Perhaps, as happens with junk TV, the suburban city is not so much what “the people” ask for as what is offered to “the people”. Maybe the offer boils down to a view of economic benefits according to which it would be more profitable to construct mass-produced homes on little blocks with no urban value than to take on the complexity of the consolidated city centre. In any case, the suburban imaginary is a source of attraction and repulsion for many film makers. There are quite a lot of films in which the suburb appears as the background or even a main theme of the story. A documentary like The End of Suburbia is nourished by the Prelinger Archives, which offers a host of audiovisual works about the suburbs and the automobile. In high-grossing films like American Beauty (Sam Mendes, 1999) and Edward Scissorhands (Tim Burton, 1990), the inner chaos of the main characters contrasts with the apparently peaceful and perfect appearance of their suburban neighbourhoods. The lives of the characters in series like Desperate Housewives (Marc Cherry, 2004) and Mad Men (Matthew Weiner, 2007) are confined in the same setting. One notable example is The Truman Show (Peter Weir, 1998), which was filmed in Seaside (Florida). Besides being a film set it is a real town, an example of New Urbanism and designed in accordance with criteria of perfection similar to those used for the TV show set where Truman lives. There are even opposite cases where real urban planning seems to have been inspired by a set. This is the case with the town of “Celebration”, a Disney creation and the most saccharine version of American suburbia, which might have been the ideal set for The Stepford Wives (Bryan Forbes, 1975), where the wives of local men, robotised into submission, are pillars of neighbourhood and family harmony.

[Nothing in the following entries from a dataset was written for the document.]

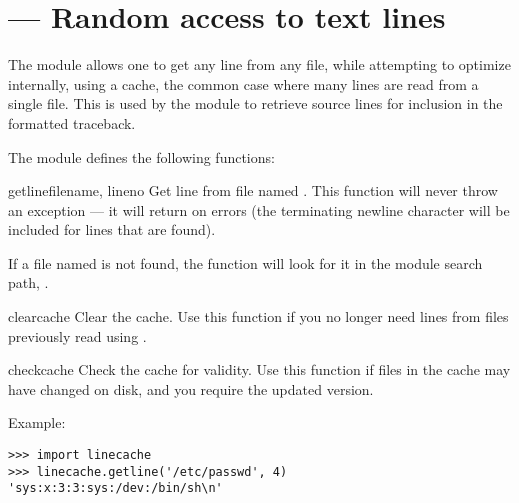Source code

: \section{ ---
         Random access to text lines}



The  module allows one to get any line from any file,
while attempting to optimize internally, using a cache, the common case
where many lines are read from a single file.  This is used by the
 module to retrieve source lines for inclusion in 
the formatted traceback.

The  module defines the following functions:

\begin{funcdesc}{getline}{filename, lineno}
Get line  from file named . This function
will never throw an exception --- it will return  on errors
(the terminating newline character will be included for lines that are
found).

If a file named  is not found, the function will look
for it in the module search path,
.
\end{funcdesc}

\begin{funcdesc}{clearcache}{}
Clear the cache.  Use this function if you no longer need lines from
files previously read using .
\end{funcdesc}

\begin{funcdesc}{checkcache}{}
Check the cache for validity.  Use this function if files in the cache 
may have changed on disk, and you require the updated version.
\end{funcdesc}

Example:

\begin{verbatim}
>>> import linecache
>>> linecache.getline('/etc/passwd', 4)
'sys:x:3:3:sys:/dev:/bin/sh\n'
\end{verbatim}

Nevertheless, just as reality demolished the “Celebration” dream when robberies, sex crimes, murders and wife-swapping reared their ugly heads, it also seems that present-day reality somehow contradicts the thesis of The End of Suburbia. Some people say that the world is not becoming increasingly urban but increasingly suburban. It would therefore seem reasonable to look for ways to make urban fabric denser, to promote public transport, to mingle uses and reinforce public space in order to recover the urbanity of the city. This is what is discussed in the documentary Aprendiendo del New Urbanism (Learning from New Urbanism – with a Spanish title but spoken in English), which comes with the publication Postsuburbia, edited by Zaída Muxí, and also dealt with by Ellen Dunham-Jones (in quite an optimistic fashion) in her TED talk “Retrofitting Suburbia". In contrast with these positions, one finds what could be a Darwinian evolution of the suburb towards the more controversial and perhaps sinister gated community. This is no longer the “ideal” neighbourhood but a whole “gated city” that gives its inhabitants what they need and frees them of worries about extramural violence. Paradoxically, however, even the people responsible for generating this outside violence choose these idyllic neighbourhoods for their own quiet family life. Just like Tony Soprano would do at the end of a day’s work.